Open banking and open finance are primarily about standardization and interfaces. As such, it’s generally not of interest to the end user. However, the implications are very exciting and relevant, as a consistent open financial architecture can promote transparency, lower barriers to entry, and increase competition. Open interfaces would make it much easier for customers to get an aggregated view of their assets or to combine services from different providers. But there’s still a long way to go.
It is said that open banking and integrated services together will revolutionize the financial sector. How far away are we?
Interfaces and standards are complex. Especially for systems that have been developed separately over decades and have largely operated in isolation. These are difficult issues – from both a technical and a business perspective. In addition, the combination and integration options are limited with a pure interface solution. For example, when multiple databases are involved, the truly atomic processing of cross-database transactions that is possible with a public blockchain cannot be guaranteed.
You once wrote that decentralized finance (DeFi) is the logical evolution of open finance. But the latter tends to produce centralized services. Is that a contradiction?
Contrary to what the name suggests, many DeFi applications are centralized. In a recent paper published in the Journal of Financial Regulation, I discuss these dependencies together with Katrin Schuler and Ann Sofie Cloots. By DeFi, I mean less the (de)centralization of individual protocols or services, but rather the idea of a neutral platform that enables composability and smooth switching between different applications. In addition, many commercial banks are showing great interest in the world of blockchain finance, and some of them are also working with public blockchains.

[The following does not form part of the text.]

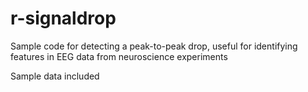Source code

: # r-signaldrop
Sample code for detecting a peak-to-peak drop, useful for identifying features in EEG data from neuroscience experiments


Sample data included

DeFi allows direct interaction without intermediaries. This is an advantage in countries with a weak banking sector. But where’s the big potential in Switzerland, where almost everyone has a bank account?
DeFi offers options. Where banking services are unavailable or too expensive, DeFi offers the option of holding the assets yourself and interacting directly with the financial protocols based on smart contracts – with all the benefits and disadvantages that this entails. In practice, few will want to do this in this extreme form. Nevertheless, the architecture offers great advantages because the options create a certain pressure for innovation and competition. In my opinion, a financial system in which you cannot store or transfer your assets yourself is not ideal.